▸ **DATA EXTRACTS**
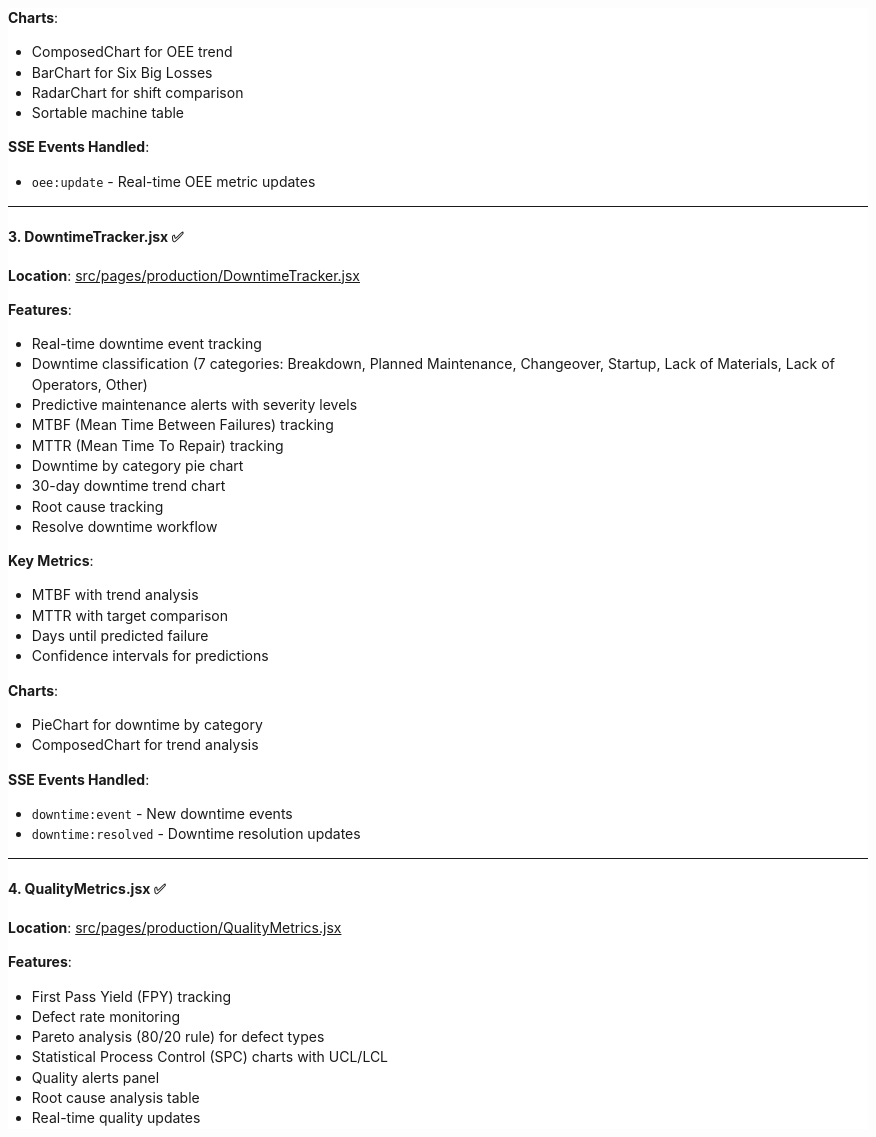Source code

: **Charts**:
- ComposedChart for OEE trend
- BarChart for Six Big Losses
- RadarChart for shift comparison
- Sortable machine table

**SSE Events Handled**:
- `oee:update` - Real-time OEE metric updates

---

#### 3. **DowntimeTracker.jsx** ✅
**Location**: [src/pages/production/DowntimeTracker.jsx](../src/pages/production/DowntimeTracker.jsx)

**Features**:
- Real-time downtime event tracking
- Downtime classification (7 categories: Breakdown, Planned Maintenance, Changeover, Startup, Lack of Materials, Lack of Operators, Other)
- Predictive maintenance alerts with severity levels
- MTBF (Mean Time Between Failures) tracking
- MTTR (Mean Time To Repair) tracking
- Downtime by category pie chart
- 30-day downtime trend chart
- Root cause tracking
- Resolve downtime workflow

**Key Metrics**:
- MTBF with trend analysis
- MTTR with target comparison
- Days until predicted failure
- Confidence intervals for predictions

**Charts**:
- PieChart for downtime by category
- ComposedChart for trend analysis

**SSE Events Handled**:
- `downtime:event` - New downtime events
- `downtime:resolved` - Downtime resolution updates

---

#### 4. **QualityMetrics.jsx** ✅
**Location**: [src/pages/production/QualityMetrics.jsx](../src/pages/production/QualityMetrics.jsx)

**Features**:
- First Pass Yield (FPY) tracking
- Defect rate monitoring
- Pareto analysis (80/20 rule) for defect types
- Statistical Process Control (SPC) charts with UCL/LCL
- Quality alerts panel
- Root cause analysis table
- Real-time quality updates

* * *

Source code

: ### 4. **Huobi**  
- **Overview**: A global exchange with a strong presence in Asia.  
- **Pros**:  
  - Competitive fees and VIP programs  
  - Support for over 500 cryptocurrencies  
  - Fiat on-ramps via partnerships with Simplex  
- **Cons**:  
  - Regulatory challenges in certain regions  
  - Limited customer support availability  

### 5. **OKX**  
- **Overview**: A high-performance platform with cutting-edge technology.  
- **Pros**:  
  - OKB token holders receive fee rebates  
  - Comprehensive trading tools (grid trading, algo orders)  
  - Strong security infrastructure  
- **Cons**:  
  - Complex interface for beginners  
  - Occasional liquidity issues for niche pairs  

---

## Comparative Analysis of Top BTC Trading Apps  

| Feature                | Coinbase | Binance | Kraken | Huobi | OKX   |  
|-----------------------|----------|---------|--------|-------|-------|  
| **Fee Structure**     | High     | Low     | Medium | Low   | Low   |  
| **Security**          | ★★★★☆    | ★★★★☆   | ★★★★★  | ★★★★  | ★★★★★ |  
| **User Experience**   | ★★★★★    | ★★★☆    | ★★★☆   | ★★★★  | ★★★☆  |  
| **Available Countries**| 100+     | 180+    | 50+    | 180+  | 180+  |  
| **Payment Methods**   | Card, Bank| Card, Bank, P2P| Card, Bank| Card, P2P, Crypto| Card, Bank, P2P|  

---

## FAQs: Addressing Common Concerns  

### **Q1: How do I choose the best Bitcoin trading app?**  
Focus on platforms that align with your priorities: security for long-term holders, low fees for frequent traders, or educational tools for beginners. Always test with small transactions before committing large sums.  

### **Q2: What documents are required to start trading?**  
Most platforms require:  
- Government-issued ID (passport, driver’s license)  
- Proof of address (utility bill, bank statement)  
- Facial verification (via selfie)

▸ **ACTIVITY**
Please pull out each line from the listing above that contains the string "updates", and copy every such line in full.

▸ **EXERCISE RESPONSE**
- `oee:update` - Real-time OEE metric updates
- `downtime:resolved` - Downtime resolution updates
- Real-time quality updates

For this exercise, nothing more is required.